Generating sets of random DNA sequences optimized for use in high-throughput sequencing.
Project description
🔴🟢🔵⚫️ monte barcode
Generating sets of random DNA sequences optimized for use in high-throughput sequencing.
Installation
The easy way
Install the pre-compiled version from PyPI:
pip install monte-barcode
From source
Clone the repository, then cd
into it. Then run:
pip install -e .
Usage
monte barcode provides command line utilities to generate completely random or peptide-encoding barcodes conforming to custom contraints, like minimum edit distance among the set, GC content, and color balance for Illumina chemistry.
Barcode sets and individual barcodes are deterministically given an adjective-noun mnemonic (generated by nemony) for easy reference.
Each utility gives a lot of commentary to stderr
, but the barcodes go to
stdout
by default so they can be piped.
Command line
Generate random barcodes of a particular length.
$ monte barcode --length 6 -n 5
Generating barcodes with the following parameters:
...
Requested barcodes with length 6, and 4096 possible combinations.
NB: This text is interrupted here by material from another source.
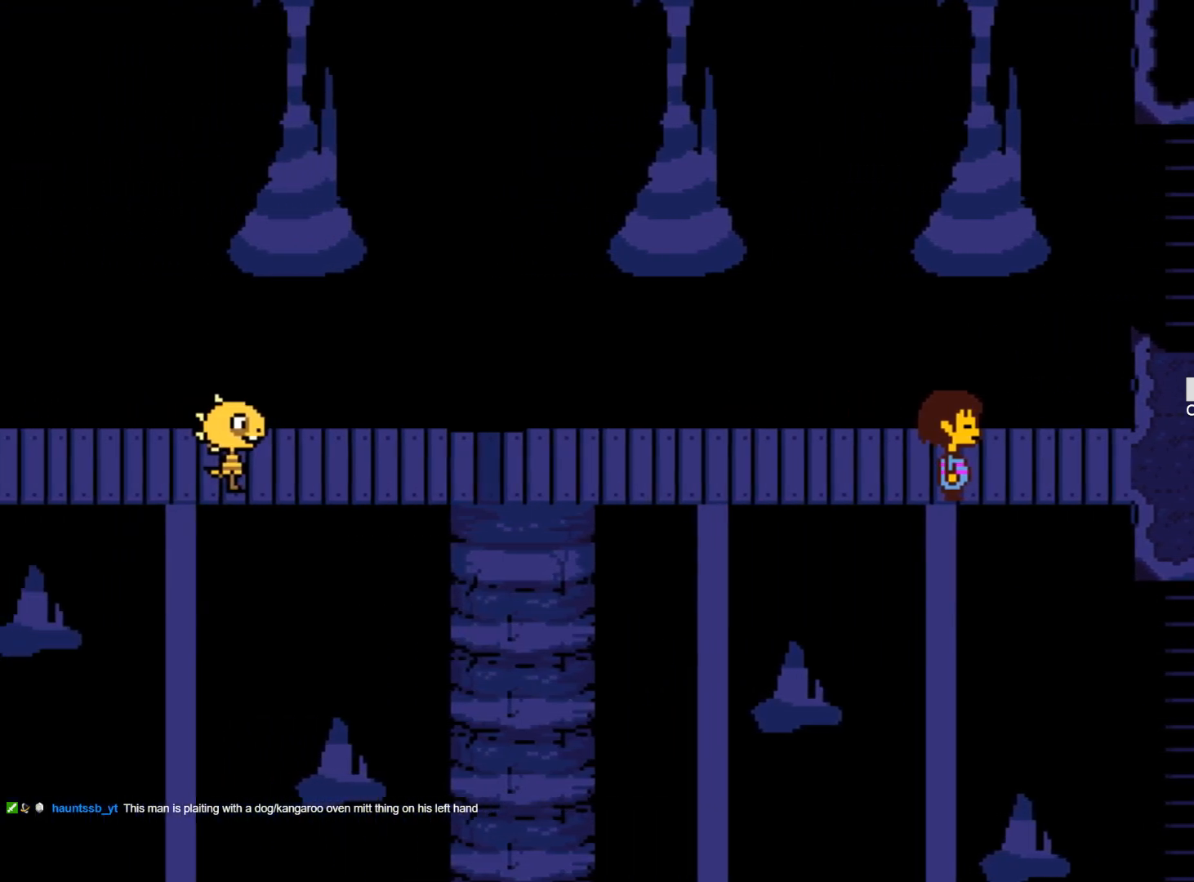
{"keys": ["x", "z"], "events": [[84, "x", "down"], [84, "z", "down"], [167, "x", "up"], [167, "z", "up"], [267, "x", "down"], [267, "z", "down"], [400, "x", "up"], [400, "z", "up"], [450, "z", "down"], [500, "x", "down"]]}
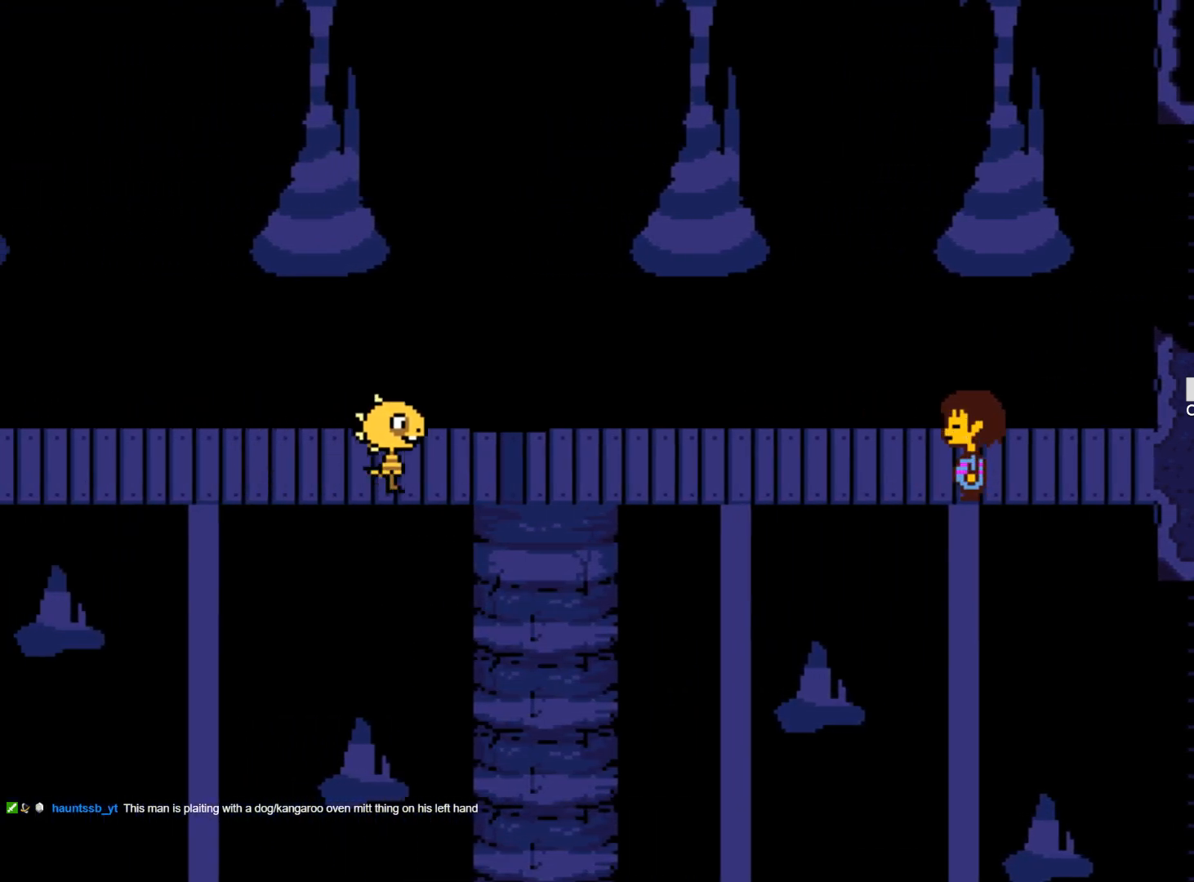
{"keys": ["z"], "events": [[50, "x", "up"], [50, "z", "up"], [134, "z", "down"], [184, "x", "down"], [234, "x", "up"], [234, "z", "up"], [467, "z", "down"]]}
> Tried 16 barcodes, rejected 11, accepted 5; rejection rate is 0.69
Rejection reasons:
gc_content: 0.62
homopolymer: 0.25
restriction_sites: 0.06
mighty_orchid:l6-n5-d3:x0:fresh_prague TGAGGT
mighty_orchid:l6-n5-d3:x1:flexible_forest AGTTCG
mighty_orchid:l6-n5-d3:x2:fun_baby GACATC
mighty_orchid:l6-n5-d3:x3:woolly_podium TGTCCT
mighty_orchid:l6-n5-d3:x4:strong_factor GAACCA
Wrote barcode set called mighty_orchid, with minimum Hamming distance 3 and maximum Hamming distance 6.
Or encoding a peptide.
$ monte barcode --amino-acid HELP -n 5
Generating barcodes with the following parameters:
...
Using amino acid sequence HELP with length 12 and 96 possible combinations.
> Tried 7 barcodes, rejected 2, accepted 5; rejection rate is 0.29
Rejection reasons:
gc_content: 0.14
homopolymer: 0.14
basic_hamlet:l12-n5-d2:x0:volatile_lesson CATGAGCTGCCT
basic_hamlet:l12-n5-d2:x1:pricy_scuba CACGAACTGCCT
basic_hamlet:l12-n5-d2:x2:good_race CACGAATTGCCA
basic_hamlet:l12-n5-d2:x3:demanding_bruno CATGAATTACCG
basic_hamlet:l12-n5-d2:x4:pawky_plaster CATGAGTTACCT
Wrote barcode set called basic_hamlet, with minimum Hamming distance 2 and maximum Hamming distance 4.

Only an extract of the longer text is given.